While survival rates are up for some types of pediatric cancer, for more than half who beat the odds and proudly call themselves “survivors,” the fight is not over. Three out of five are later afflicted with life-altering and life-threatening conditions, including secondary cancers, as a result of harsh treatments developed for adults.
Since the 1980s, the Food and Drug Administration has approved only one new treatment for any type of childhood cancer. This is compared with 50 approved treatments for adult cancers during the same time period.
So why, despite this significant unmet medical need, is more not being done? The problem, as is often the case, is money.
Pharmaceutical companies have been reluctant to develop drugs for rare pediatric diseases because it requires making an investment in products that do not cover the high costs associated with their research, development, marketing and distribution.
The good news is that there is now hope for children living with cancer and other rare pediatric diseases. The Creating Hope Act, which we introduced last week, would give pharmaceutical companies an incentive to develop treatments by strengthening the FDA priority review voucher program. In short, it would allow pharmaceutical companies to receive faster FDA review of more profitable drugs in return for developing treatments for rare pediatric diseases, at no cost to taxpayers.

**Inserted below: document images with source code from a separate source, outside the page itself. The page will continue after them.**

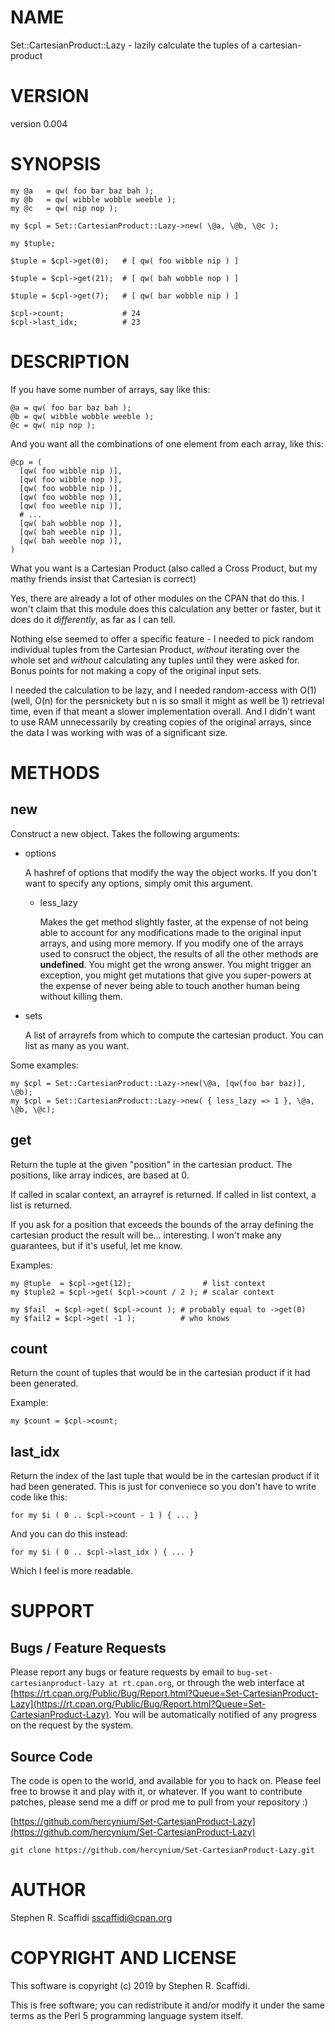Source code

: # NAME

Set::CartesianProduct::Lazy - lazily calculate the tuples of a cartesian-product

# VERSION

version 0.004

# SYNOPSIS

    my @a   = qw( foo bar baz bah );
    my @b   = qw( wibble wobble weeble );
    my @c   = qw( nip nop );

    my $cpl = Set::CartesianProduct::Lazy->new( \@a, \@b, \@c );

    my $tuple;

    $tuple = $cpl->get(0);   # [ qw( foo wibble nip ) ]

    $tuple = $cpl->get(21);  # [ qw( bah wobble nop ) ]

    $tuple = $cpl->get(7);   # [ qw( bar wobble nip ) ]

    $cpl->count;             # 24
    $cpl->last_idx;          # 23

# DESCRIPTION

If you have some number of arrays, say like this:

    @a = qw( foo bar baz bah );
    @b = qw( wibble wobble weeble );
    @c = qw( nip nop );

And you want all the combinations of one element from each array, like this:

    @cp = (
      [qw( foo wibble nip )],
      [qw( foo wibble nop )],
      [qw( foo wobble nip )],
      [qw( foo wobble nop )],
      [qw( foo weeble nip )],
      # ...
      [qw( bah wobble nop )],
      [qw( bah weeble nip )],
      [qw( bah weeble nop )],
    )

What you want is a Cartesian Product (also called a Cross Product, but my
mathy friends insist that Cartesian is correct)

Yes, there are already a lot of other modules on the CPAN that do this.
I won't claim that this module does this calculation any better or faster,
but it does do it _differently_, as far as I can tell.

Nothing else seemed to offer a specific feature - I needed to pick random
individual tuples from the Cartesian Product, _without_ iterating over
the whole set and _without_ calculating any tuples until they were
asked for. Bonus points for not making a copy of the original input sets.

I needed the calculation to be lazy, and I needed random-access with O(1)
(well, O(n) for the persnickety but n is so small it might as well be 1)
retrieval time, even if that meant a slower implementation overall. And
I didn't want to use RAM unnecessarily by creating copies of the original
arrays, since the data I was working with was of a significant size.

# METHODS

## new

Construct a new object. Takes the following arguments:

- options

    A hashref of options that modify the way the object works.
    If you don't want to specify any options, simply omit this
    argument.

    - less\_lazy

        Makes the get method slightly faster, at the expense
        of not being able to account for any modifications made
        to the original input arrays, and using more memory.
        If you modify one of the arrays used to consruct the object,
        the results of all the other methods are **undefined**.
        You might get the wrong answer. You might trigger an
        exception, you might get mutations that give you super-powers
        at the expense of never being able to touch another human
        being without killing them.

- sets

    A list of arrayrefs from which to compute the cartesian product.
    You can list as many as you want.

Some examples:

    my $cpl = Set::CartesianProduct::Lazy->new(\@a, [qw(foo bar baz)], \@b);
    my $cpl = Set::CartesianProduct::Lazy->new( { less_lazy => 1 }, \@a, \@b, \@c);

## get

Return the tuple at the given "position" in the cartesian product.
The positions, like array indices, are based at 0.

If called in scalar context, an arrayref is returned. If called in list
context, a list is returned.

If you ask for a position that exceeds the bounds of the array defining the
cartesian product the result will be... interesting. I won't make any
guarantees, but if it's useful, let me know.

Examples:

    my @tuple  = $cpl->get(12);                # list context
    my $tuple2 = $cpl->get( $cpl->count / 2 ); # scalar context

    my $fail  = $cpl->get( $cpl->count ); # probably equal to ->get(0)
    my $fail2 = $cpl->get( -1 );          # who knows

## count

Return the count of tuples that would be in the cartesian
product if it had been generated.

Example:

    my $count = $cpl->count;

## last\_idx

Return the index of the last tuple that would be in the cartesian
product if it had been generated. This is just for conveniece
so you don't have to write code like this:

    for my $i ( 0 .. $cpl->count - 1 ) { ... }

And you can do this instead:

    for my $i ( 0 .. $cpl->last_idx ) { ... }

Which I feel is more readable.

# SUPPORT

## Bugs / Feature Requests

Please report any bugs or feature requests by email to `bug-set-cartesianproduct-lazy at rt.cpan.org`, or through
the web interface at [https://rt.cpan.org/Public/Bug/Report.html?Queue=Set-CartesianProduct-Lazy](https://rt.cpan.org/Public/Bug/Report.html?Queue=Set-CartesianProduct-Lazy). You will be automatically notified of any
progress on the request by the system.

## Source Code

The code is open to the world, and available for you to hack on. Please feel free to browse it and play
with it, or whatever. If you want to contribute patches, please send me a diff or prod me to pull
from your repository :)

[https://github.com/hercynium/Set-CartesianProduct-Lazy](https://github.com/hercynium/Set-CartesianProduct-Lazy)

    git clone https://github.com/hercynium/Set-CartesianProduct-Lazy.git

# AUTHOR

Stephen R. Scaffidi <sscaffidi@cpan.org>

# COPYRIGHT AND LICENSE

This software is copyright (c) 2019 by Stephen R. Scaffidi.

This is free software; you can redistribute it and/or modify it under
the same terms as the Perl 5 programming language system itself.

Pharmaceutical companies can receive a priority review voucher now if they develop novel treatments for neglected tropical diseases, such as malaria and leprosy, entitling the company to a priority six-month review of another new drug application that would otherwise be reviewed under the FDA’s standard 10-month period.
The Creating Hope Act would expand this program to offer pharmaceutical companies the same shortened review time in return for development of new treatments for children with rare diseases. This shortened review time, which can lead to earlier market entry, is estimated to be worth hundreds of millions of dollars.

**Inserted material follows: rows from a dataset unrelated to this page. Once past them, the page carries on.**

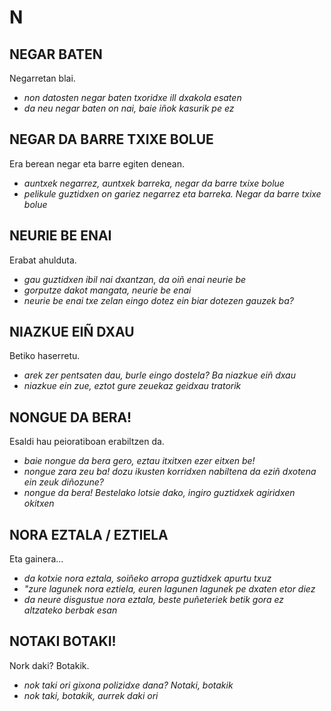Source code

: # N #

## NEGAR BATEN ##

Negarretan blai.

- *non datosten negar baten txoridxe ill dxakola esaten*
- *da neu negar baten on nai, baie iñok kasurik pe ez*

## NEGAR DA BARRE TXIXE BOLUE ##

Era berean negar eta barre egiten denean.

- *auntxek negarrez, auntxek barreka, negar da barre txixe bolue*
- *pelikule guztidxen on gariez negarrez eta barreka. Negar da barre txixe bolue*

## NEURIE BE ENAI ##

Erabat ahulduta.

- *gau guztidxen ibil nai dxantzan, da oiñ enai neurie be*
- *gorputze dakot mangata, neurie be enai*
- *neurie be enai txe zelan eingo dotez ein biar dotezen gauzek ba?*

## NIAZKUE EIÑ DXAU ##

Betiko haserretu.

- *arek zer pentsaten dau, burle eingo dostela? Ba niazkue eiñ dxau*
- *niazkue ein zue, eztot gure zeuekaz geidxau tratorik*

## NONGUE DA BERA! ##

Esaldi hau peioratiboan erabiltzen da.

- *baie nongue da bera gero, eztau itxitxen ezer eitxen be!*
- *nongue zara zeu ba! dozu ikusten korridxen nabiltena da eziñ dxotena ein zeuk diñozune?*
- *nongue da bera! Bestelako lotsie dako, ingiro guztidxek agiridxen okitxen*

## NORA EZTALA / EZTIELA ##

Eta gainera...

- *da kotxie nora eztala, soiñeko arropa guztidxek apurtu txuz*
- *"zure lagunek nora eztiela, euren lagunen lagunek pe dxaten etor diez*
- *da neure disgustue nora eztala, beste puñeteriek betik gora ez altzateko berbak esan*

## NOTAKI BOTAKI! ##

Nork daki? Botakik.

- *nok taki ori gixona polizidxe dana? Notaki, botakik*
- *nok taki, botakik, aurrek daki ori*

While survival rates have greatly improved for many rare pediatric diseases, too many families lose children to diseases for which no treatments, or no age-appropriate ones, exist. More than 2,400 children die of cancer each year, making it the No. 1 disease killer of American children.
Children who suffer from rare pediatric diseases such as cancers, AIDS, cystic fibrosis, Tay-Sachs and sickle-cell disease, make up the vast majority of the 30 million Americans who suffer from rare diseases, according to the National Organization for Rare Disorders.
Until now, pharmaceutical companies have been able to conveniently dismiss this unmet medical need as too costly and as a threat to business. Not anymore.
The Creating Hope Act will give these children a voice in Congress. It is time for pharmaceutical companies to come to the table and to work on their behalf. Congress is listening — we must pass the Creating Hope Act.